Infinite Dissolution is Locrian’s first album in two years. For any other active band, that’s expedient. For this outfit of self-described “experimental, avant-black metal artisans”, that’s quite a lull. After forming in 2005, the Chicago collective hit the ground running by churning out seven albums between 2009 and 2012. Since then, their pace has slowed but they still had enough edge and bite to their sound to make a Return to Annihilation lest any fans of fringe-metal directly equate the act of being prolific with churning out stuff of high quality. Infinite Dissolution keeps the thoughtful onslaught going steadily. One can be tempted to say “slow and steady wins the race”, but you obviously can’t refer to Locrian as slow.

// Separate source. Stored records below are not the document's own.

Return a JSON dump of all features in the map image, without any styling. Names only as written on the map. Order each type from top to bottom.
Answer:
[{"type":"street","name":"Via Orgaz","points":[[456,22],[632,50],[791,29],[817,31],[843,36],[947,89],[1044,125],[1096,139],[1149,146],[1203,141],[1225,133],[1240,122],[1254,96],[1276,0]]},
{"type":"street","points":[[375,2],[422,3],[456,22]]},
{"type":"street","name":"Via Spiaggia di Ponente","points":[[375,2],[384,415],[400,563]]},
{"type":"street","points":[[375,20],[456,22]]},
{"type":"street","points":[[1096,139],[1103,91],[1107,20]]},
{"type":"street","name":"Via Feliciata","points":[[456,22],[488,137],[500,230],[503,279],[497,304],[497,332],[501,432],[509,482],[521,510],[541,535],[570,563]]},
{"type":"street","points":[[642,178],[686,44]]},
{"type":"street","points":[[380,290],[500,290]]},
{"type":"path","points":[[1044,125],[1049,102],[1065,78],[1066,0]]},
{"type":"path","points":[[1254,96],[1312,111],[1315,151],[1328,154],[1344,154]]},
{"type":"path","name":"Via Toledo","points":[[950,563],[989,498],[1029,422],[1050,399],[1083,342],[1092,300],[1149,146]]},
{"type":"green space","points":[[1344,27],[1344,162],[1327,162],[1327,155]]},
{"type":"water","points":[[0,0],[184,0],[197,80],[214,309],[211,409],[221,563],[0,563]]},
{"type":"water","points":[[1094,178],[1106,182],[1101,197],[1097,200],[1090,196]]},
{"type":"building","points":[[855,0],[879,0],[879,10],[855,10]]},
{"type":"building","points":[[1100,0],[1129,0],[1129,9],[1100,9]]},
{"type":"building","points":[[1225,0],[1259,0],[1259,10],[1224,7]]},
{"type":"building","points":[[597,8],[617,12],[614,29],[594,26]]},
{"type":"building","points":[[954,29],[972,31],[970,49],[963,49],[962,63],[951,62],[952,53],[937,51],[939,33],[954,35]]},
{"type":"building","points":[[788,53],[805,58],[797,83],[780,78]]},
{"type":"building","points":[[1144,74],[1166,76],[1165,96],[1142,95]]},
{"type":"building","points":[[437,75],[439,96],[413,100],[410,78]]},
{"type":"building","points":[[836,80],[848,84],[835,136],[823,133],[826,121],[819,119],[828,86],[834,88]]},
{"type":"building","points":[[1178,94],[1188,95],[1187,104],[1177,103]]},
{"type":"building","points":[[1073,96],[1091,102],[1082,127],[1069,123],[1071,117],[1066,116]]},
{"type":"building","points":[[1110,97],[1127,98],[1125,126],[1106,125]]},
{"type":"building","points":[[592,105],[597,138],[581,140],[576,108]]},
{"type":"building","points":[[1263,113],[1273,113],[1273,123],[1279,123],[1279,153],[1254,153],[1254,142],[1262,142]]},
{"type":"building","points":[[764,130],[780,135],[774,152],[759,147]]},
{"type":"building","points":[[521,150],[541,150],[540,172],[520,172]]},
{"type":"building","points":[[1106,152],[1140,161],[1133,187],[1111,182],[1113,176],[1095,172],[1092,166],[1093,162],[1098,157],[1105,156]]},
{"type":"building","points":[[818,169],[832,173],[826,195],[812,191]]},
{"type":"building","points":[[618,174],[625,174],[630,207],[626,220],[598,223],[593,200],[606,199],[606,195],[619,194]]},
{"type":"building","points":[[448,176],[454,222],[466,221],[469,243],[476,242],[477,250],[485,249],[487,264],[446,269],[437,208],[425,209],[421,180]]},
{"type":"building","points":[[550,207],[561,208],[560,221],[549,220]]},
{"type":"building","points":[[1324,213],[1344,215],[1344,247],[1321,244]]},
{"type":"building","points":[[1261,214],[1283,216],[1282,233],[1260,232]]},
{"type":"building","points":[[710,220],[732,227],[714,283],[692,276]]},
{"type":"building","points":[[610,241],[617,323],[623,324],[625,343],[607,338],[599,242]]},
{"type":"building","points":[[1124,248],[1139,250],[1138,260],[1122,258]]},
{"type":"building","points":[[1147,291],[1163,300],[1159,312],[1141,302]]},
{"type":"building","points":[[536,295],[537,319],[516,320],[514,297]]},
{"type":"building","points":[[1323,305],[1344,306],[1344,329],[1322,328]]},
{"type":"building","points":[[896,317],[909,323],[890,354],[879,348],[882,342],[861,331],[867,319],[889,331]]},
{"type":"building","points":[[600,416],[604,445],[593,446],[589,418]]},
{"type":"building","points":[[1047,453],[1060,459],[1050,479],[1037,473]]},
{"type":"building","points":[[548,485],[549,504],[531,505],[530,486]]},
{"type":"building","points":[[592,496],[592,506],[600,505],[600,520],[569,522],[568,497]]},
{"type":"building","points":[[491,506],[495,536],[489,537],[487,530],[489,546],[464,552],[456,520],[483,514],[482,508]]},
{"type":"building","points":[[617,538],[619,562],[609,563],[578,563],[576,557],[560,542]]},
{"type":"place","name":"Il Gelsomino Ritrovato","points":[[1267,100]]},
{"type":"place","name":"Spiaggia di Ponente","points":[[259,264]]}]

With one foot in the rapidly-developing river flow of post-rock and the other firmly planted in the factories of grinding metal, Locrian use Infinite Dissolution to escort their sound so close to a breaking point that you can’t help but wonder where they will take it from here. The opening track “Arc of Extinction” has an impressive arc [cough] all its own. The maelstrom fades in, guitars and electronics squealing from all angles. Drummer Steven Hess sends out a series of warning pounds, preparing the listener for Terence Hannum’s vocal entrance. As Hannum proceeds to scream as if he were on fire, guitarist André Foisy turns his guitar from a tool used for white noise to one transporting a ten-ton riff. Texture and melody become more refined as “Arc of Extinction” rolls forward, concluding with desperate cries from the instruments as the noise fades. In a little over seven minutes, Locrian have set the stage for the rest of the album. In fact, they could have just stopped right there and they would have succinctly made their point.
But they didn’t. The remaining 40 minutes of Infinite Dissolution takes an even more subtle and thereby more tense road. The clean guitar tone and gradual build-up of “Dark Shales” suggests a booming climax is just around the corner, but it never really comes. The song is all build-up and falling action, and you could certainly make the case that having no climax is more intense that having one. The three “KXL” movements, the third of which concludes the album, carry the idea of mood within metal even further to territories like glitch and ambient (what Hannum in particular is doing on “KXL, Pt. 2” sounds like recording software gone haywire). The electronic swashes of “The Great Dying” come and go like the tide — if there were something murky in the water to go along with it. “Heavy Water”, the thing that may very well cause mankind’s extinction, marries Foisy’s clean guitar to Hannum’s stratospheric screams and new wave synthesizer. If this feels like too much genre-hopping, be assured that Locrian keep to their original vision of rocking out like crazy. “The Future of Death” and “An Index of Air” were jammed into existence for a listener such as you.
If you’ve followed Locrian thus far into their career, you know that they don’t just cancel out one musical virtue with another. They may continue to branch out, but they still manage to lay it on thick. Trying to have it both ways can burn out your usual bands, and Locrian is not one of your usual bands.